The research was presented during the meeting's closing plenary session by Jolie Jean, MD, a radiology resident at Weill Cornell Medicine. The study evaluated the technique in 60 patients with primary breast cancer tumors larger than 1.4 cm who were poor surgical candidates or who refused surgery. Patients underwent cryoablation between January 2017 and March 2023. Out of the 60 treated patients, 48 had invasive ductal carcinoma, five patients had invasive lobular carcinoma, and seven patients had other histology. Tumor size ranged from 0.3 cm to 9 cm, with average size of 2.5 cm.
The treatment consisted of a freeze-thaw cycle ranging between 18 to 28 minutes, followed by active thaw to remove the probes, which was performed with minimal or no sedation, depending on the eligibility and preference of the patient. Patients were able to go home on the same day once the treatment was complete.
Follow-up imaging was performed after the procedure by mammogram, ultrasound, or in some cases contrast-enhanced mammogram or MRI, based on patient eligibility and preference.
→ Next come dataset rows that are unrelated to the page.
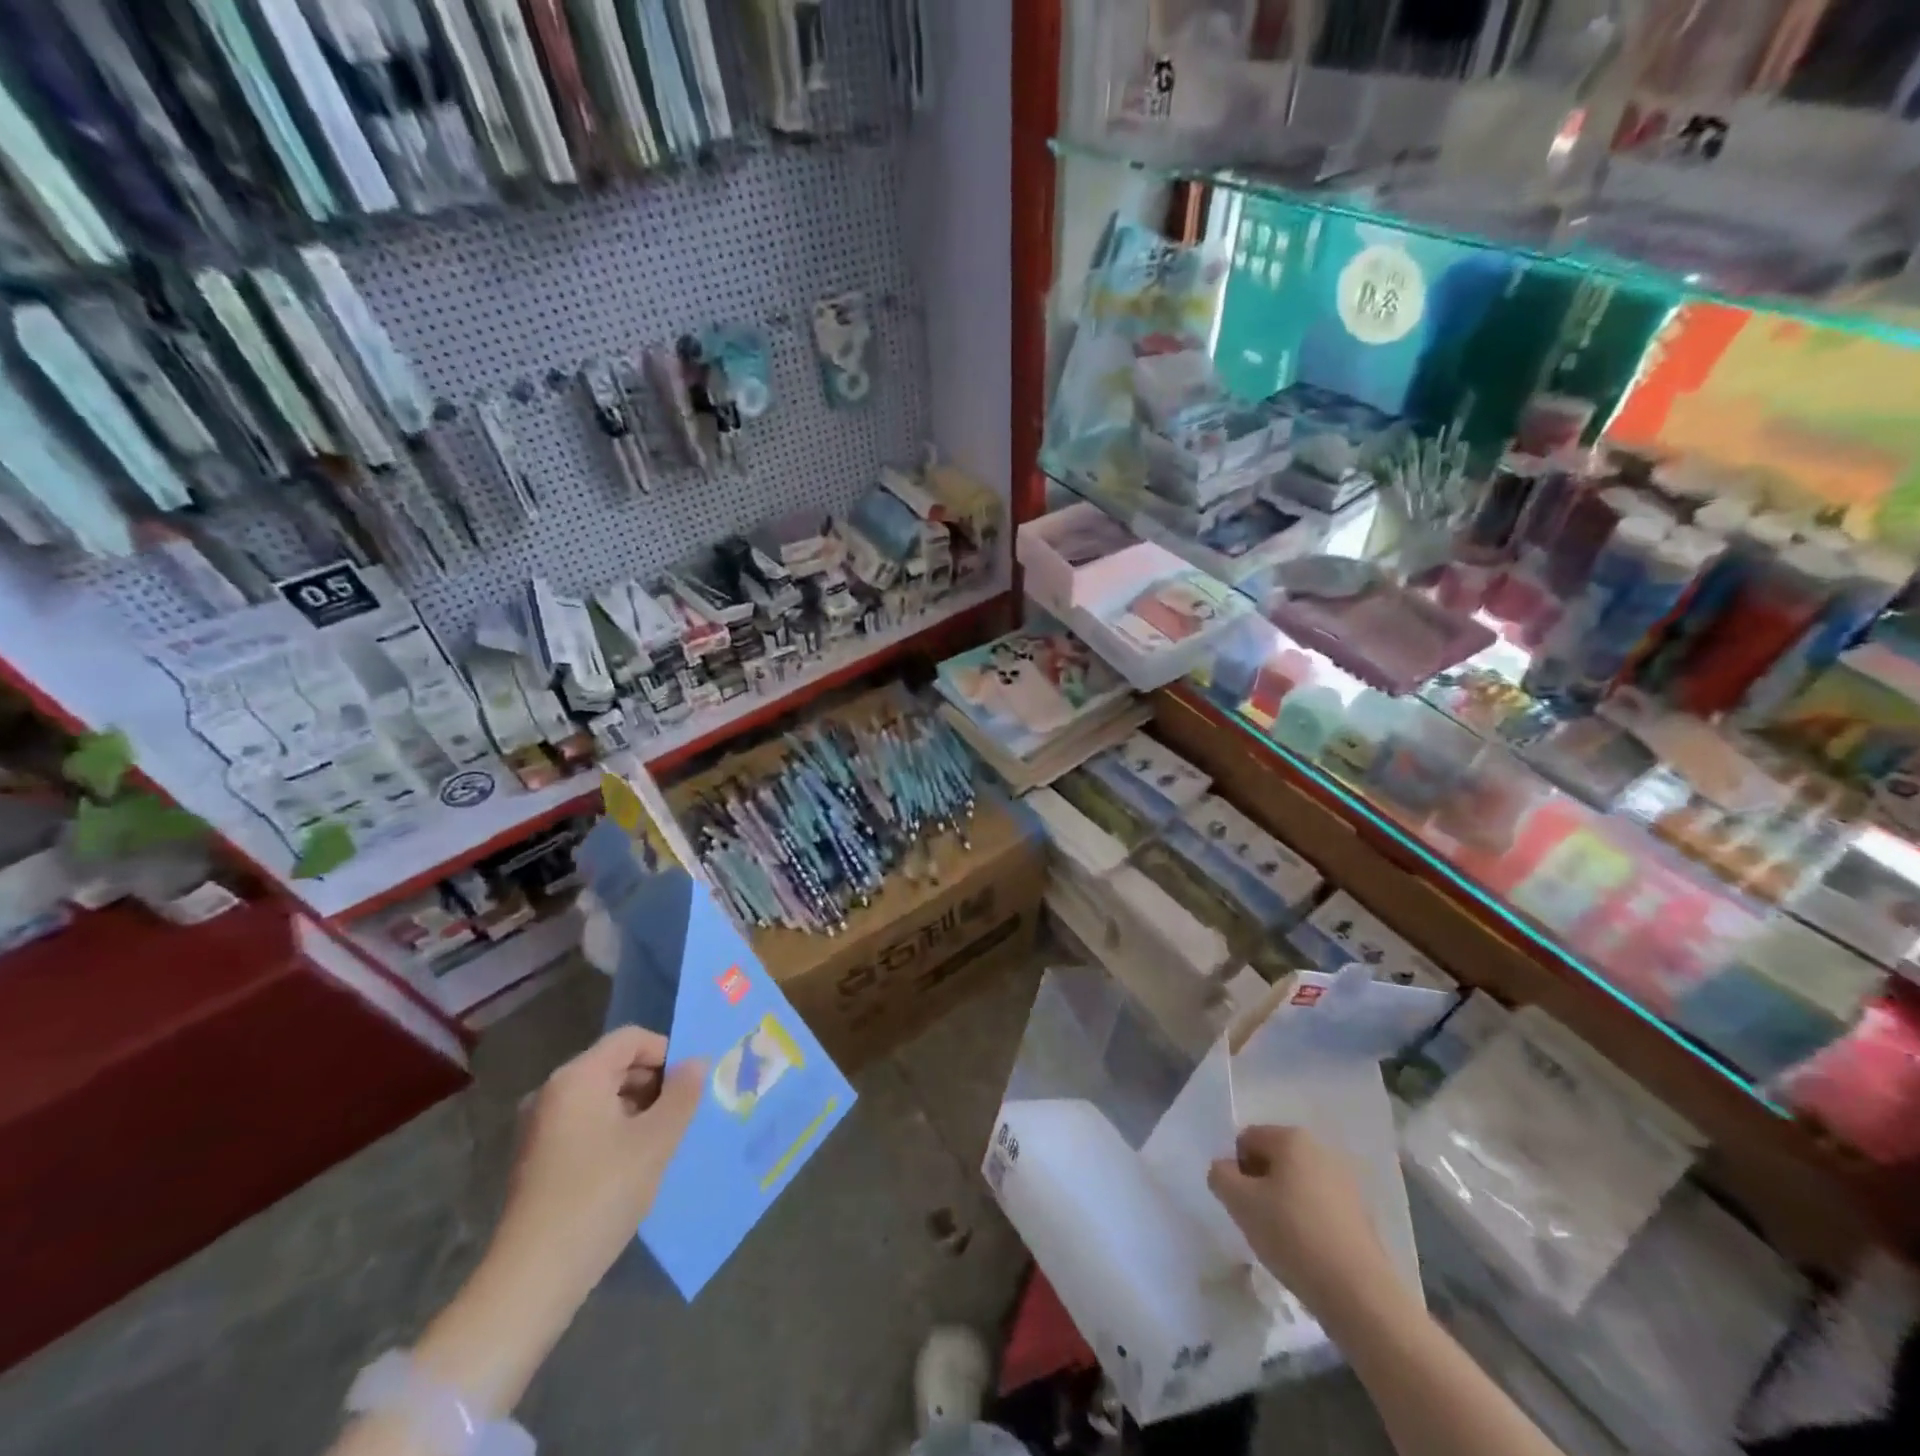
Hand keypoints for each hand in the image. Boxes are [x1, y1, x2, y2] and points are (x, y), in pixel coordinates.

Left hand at [487, 1026, 705, 1310]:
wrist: (533, 1279)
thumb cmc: (600, 1194)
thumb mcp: (656, 1140)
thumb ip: (682, 1094)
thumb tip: (696, 1062)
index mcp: (577, 1077)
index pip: (631, 1039)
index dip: (667, 1053)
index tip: (689, 1087)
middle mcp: (551, 1092)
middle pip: (615, 1065)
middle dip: (653, 1083)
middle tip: (682, 1116)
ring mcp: (538, 1127)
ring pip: (601, 1097)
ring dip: (636, 1110)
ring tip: (661, 1143)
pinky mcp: (535, 1160)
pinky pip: (584, 1124)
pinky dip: (613, 1131)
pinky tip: (631, 1166)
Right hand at [1208, 1124, 1398, 1319]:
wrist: (1359, 1294)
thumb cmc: (1293, 1236)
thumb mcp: (1240, 1203)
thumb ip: (1220, 1175)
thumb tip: (1225, 1170)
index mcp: (1292, 1138)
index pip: (1246, 1140)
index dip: (1236, 1170)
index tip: (1240, 1204)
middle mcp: (1321, 1150)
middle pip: (1273, 1160)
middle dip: (1259, 1186)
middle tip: (1257, 1221)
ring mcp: (1345, 1182)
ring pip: (1296, 1185)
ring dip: (1282, 1204)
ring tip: (1283, 1241)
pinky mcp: (1360, 1214)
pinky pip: (1319, 1207)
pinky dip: (1306, 1221)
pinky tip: (1307, 1252)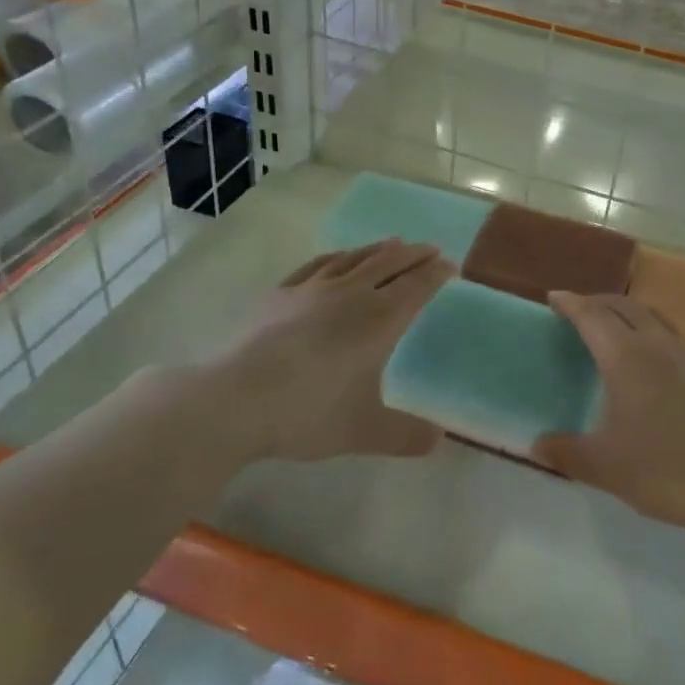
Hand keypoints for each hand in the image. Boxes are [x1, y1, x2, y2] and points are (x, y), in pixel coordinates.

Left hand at [214, 240, 452, 463]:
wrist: (234, 399)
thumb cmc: (308, 412)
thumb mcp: (364, 431)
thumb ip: (405, 435)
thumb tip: (439, 440)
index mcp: (379, 320)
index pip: (417, 286)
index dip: (436, 274)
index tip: (450, 266)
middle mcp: (351, 294)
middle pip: (389, 263)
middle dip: (414, 254)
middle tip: (430, 249)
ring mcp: (312, 289)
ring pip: (355, 258)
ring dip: (379, 249)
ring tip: (393, 244)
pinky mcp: (281, 293)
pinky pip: (319, 264)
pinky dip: (339, 256)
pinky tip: (339, 258)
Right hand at [536, 293, 684, 538]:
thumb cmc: (667, 471)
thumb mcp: (606, 467)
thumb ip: (566, 452)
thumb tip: (536, 445)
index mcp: (627, 358)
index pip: (593, 316)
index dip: (571, 304)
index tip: (554, 297)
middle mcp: (659, 346)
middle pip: (625, 306)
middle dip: (598, 302)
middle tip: (578, 310)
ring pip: (653, 318)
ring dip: (628, 314)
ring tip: (613, 329)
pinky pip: (673, 339)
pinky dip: (652, 335)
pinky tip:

After a median follow-up of 16 months, there was a recurrence rate of 10% (six patients), according to the findings. In addition, the researchers found that patients with poorly differentiated disease had a higher risk of recurrence. Tumor size did not differ between the recurrence and nonrecurrence groups.
“With the use of treatment techniques as described, cryoablation can be performed effectively in patients with varying tumors,” Jean noted.
Ultimately, when treated with only radiation and hormonal therapy, tumors will eventually return, so the fact that the group saw only a 10% recurrence rate in the study is promising, Bryce added.
The group plans to continue to follow the patients to collect data on the long-term effectiveness of cryoablation and to better understand the impact that combined adjuvant (e.g., hormone therapy and radiation) therapies can have on this patient population.